© JUNGE FREIHEIT Verlag GmbH & Co.  www.jungefreiheit.de  48/13 / 22. November 2013

SPD öffnet sich der Linkspartei auf Bundesebene
Braut auf Abwegen
Paul Rosen

Wenn die Braut auf dem Weg zum Standesamt mit einem potentiellen Liebhaber telefoniert, wird aus der zu schließenden Ehe kaum noch etwas werden. Ähnlich ist die Prognose für die geplante Große Koalition in Berlin. In einem ungeheuerlichen und einzigartigen Vorgang haben die Sozialdemokraten auf ihrem Leipziger Parteitag eine Kehrtwende vollzogen und die Möglichkeit einer Koalition mit der SED-Nachfolgepartei Die Linke auf Bundesebene ausdrücklich in ihre Optionsliste aufgenommen. Damit existiert das Bündnis von CDU/CSU und SPD, sollte es überhaupt noch geschlossen werden, nur noch auf Abruf.

(Gespeicherte Dateneinträge)
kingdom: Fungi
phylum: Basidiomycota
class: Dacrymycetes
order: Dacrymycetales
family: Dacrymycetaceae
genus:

| Selbst ausprobieren |
Schreibe den Kommentar über die Öffnung der SPD zur Linkspartei auf Bundesebene weiter, und zwar im Anschluss an seinen letzten Satz.

| Ergebnis der Aufgabe |
Für die deutsche Linke geht ein Traum in Erfüllung. Sie kann – in Abwandlung des alten Franz-Josef-Strauß-Mottos – getrennt schlagen und vereint gewinnen. Diese Konstellation aus SPD, Grünen und Linkspartei hat die Chance, im nächsten Bundestag eine Mehrheit zu erhalten und einen Kanzler zu wählen. Das ist weniger Ausdruck linker Stärke, sondern mehr bürgerlicher Schwäche. Das amorphe Gebilde namens CDU läßt keine Positionen und keine Haltung mehr erkennen, sondern übernimmt, was linker Zeitgeist und Öffentlichkeit wollen – vom Mindestlohn bis zur Frauenquote und möglicherweise noch zur Homo-Ehe. Auch wenn die neue Regierung über eine 80-Prozent-Mehrheit im Bundestag verfügt – stabil ist sie nicht.